_Work to complete_: The following data has a line with "It sounds like" and a line with "Also, see Issue #4.". Write out exactly those lines and all the lines between them.

(Collected data)
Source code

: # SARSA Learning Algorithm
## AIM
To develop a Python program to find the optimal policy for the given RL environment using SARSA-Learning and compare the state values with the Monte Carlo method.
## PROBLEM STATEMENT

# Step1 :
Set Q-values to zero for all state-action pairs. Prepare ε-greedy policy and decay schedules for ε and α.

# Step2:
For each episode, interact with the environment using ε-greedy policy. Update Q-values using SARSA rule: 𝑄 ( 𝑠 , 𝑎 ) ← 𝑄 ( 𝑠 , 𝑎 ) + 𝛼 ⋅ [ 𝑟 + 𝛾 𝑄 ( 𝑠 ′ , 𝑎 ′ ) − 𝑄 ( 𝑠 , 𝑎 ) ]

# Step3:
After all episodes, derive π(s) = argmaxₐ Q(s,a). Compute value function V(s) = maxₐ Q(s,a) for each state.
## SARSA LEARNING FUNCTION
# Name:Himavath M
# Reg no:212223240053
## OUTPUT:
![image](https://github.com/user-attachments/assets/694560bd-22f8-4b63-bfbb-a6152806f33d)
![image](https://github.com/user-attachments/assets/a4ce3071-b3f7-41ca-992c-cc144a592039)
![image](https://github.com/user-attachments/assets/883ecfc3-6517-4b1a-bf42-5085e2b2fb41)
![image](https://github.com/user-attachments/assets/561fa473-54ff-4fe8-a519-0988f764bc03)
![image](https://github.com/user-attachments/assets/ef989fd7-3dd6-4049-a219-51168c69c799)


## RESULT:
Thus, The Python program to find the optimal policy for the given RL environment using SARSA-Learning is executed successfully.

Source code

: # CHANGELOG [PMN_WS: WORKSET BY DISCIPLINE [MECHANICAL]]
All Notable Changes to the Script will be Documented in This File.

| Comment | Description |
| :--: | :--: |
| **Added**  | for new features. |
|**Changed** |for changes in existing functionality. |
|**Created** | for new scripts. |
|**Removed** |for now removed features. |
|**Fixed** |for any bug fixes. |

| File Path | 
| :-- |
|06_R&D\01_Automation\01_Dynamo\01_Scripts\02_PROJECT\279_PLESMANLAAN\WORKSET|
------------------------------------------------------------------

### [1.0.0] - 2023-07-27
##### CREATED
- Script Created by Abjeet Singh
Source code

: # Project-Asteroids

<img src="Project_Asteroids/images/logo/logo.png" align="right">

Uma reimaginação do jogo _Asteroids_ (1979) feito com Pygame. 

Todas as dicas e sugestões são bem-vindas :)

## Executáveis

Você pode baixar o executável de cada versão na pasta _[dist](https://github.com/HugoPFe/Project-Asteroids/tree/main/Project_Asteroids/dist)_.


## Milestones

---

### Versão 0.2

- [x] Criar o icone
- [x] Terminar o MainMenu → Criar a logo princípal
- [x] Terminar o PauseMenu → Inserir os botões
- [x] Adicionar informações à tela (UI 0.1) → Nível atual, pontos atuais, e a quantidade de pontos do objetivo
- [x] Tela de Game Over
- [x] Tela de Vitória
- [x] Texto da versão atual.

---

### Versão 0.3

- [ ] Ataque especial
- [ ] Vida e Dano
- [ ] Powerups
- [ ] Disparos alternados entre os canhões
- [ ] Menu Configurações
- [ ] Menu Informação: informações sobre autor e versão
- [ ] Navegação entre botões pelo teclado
==
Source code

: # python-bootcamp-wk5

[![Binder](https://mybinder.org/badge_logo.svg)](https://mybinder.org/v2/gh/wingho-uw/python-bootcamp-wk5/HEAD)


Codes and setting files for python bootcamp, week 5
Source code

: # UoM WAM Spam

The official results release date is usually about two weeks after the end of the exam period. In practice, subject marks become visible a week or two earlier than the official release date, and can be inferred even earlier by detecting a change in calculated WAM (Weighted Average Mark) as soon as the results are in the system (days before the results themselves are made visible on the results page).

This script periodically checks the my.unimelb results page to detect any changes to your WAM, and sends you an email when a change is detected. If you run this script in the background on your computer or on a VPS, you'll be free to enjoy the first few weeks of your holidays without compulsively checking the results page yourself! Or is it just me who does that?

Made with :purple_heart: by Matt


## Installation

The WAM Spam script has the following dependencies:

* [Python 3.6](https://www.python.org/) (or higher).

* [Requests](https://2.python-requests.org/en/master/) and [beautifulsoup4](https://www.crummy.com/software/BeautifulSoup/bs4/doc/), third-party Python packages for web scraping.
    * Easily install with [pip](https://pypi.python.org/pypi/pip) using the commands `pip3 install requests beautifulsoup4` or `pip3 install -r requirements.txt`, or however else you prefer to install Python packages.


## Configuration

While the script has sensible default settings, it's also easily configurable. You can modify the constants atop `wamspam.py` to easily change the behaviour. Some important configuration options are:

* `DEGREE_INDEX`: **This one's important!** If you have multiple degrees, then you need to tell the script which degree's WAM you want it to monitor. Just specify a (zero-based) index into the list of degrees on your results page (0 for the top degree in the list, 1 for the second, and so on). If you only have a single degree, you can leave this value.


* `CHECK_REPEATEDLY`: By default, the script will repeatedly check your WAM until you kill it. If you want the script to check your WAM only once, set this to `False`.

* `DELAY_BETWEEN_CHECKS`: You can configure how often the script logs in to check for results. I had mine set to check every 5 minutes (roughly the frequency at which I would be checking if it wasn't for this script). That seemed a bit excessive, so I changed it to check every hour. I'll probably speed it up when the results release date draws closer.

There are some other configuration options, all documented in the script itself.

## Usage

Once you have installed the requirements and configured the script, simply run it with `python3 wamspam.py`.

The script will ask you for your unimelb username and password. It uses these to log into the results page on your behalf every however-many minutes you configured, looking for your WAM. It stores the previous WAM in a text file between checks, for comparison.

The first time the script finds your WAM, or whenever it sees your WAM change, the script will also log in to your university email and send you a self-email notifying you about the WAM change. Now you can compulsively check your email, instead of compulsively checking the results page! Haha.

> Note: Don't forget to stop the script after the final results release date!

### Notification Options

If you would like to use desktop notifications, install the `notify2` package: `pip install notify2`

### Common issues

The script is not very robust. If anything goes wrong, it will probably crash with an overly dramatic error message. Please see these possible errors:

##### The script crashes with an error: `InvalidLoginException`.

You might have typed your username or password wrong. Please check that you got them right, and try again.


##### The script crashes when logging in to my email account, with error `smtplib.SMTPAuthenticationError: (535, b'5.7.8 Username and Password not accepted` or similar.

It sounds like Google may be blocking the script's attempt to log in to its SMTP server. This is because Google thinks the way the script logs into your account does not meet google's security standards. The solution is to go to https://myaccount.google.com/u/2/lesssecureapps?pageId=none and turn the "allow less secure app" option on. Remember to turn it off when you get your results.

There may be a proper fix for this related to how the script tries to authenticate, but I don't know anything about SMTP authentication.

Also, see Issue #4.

_The completed task_:
It sounds like Google may be blocking the script's attempt to log in to its SMTP server. This is because Google thinks the way the script logs into your account does not meet google's security standards. The solution is to go to https://myaccount.google.com/u/2/lesssecureapps?pageId=none and turn the "allow less secure app" option on. Remember to turn it off when you get your results.

There may be a proper fix for this related to how the script tries to authenticate, but I don't know anything about SMTP authentication.

Also, see Issue #4.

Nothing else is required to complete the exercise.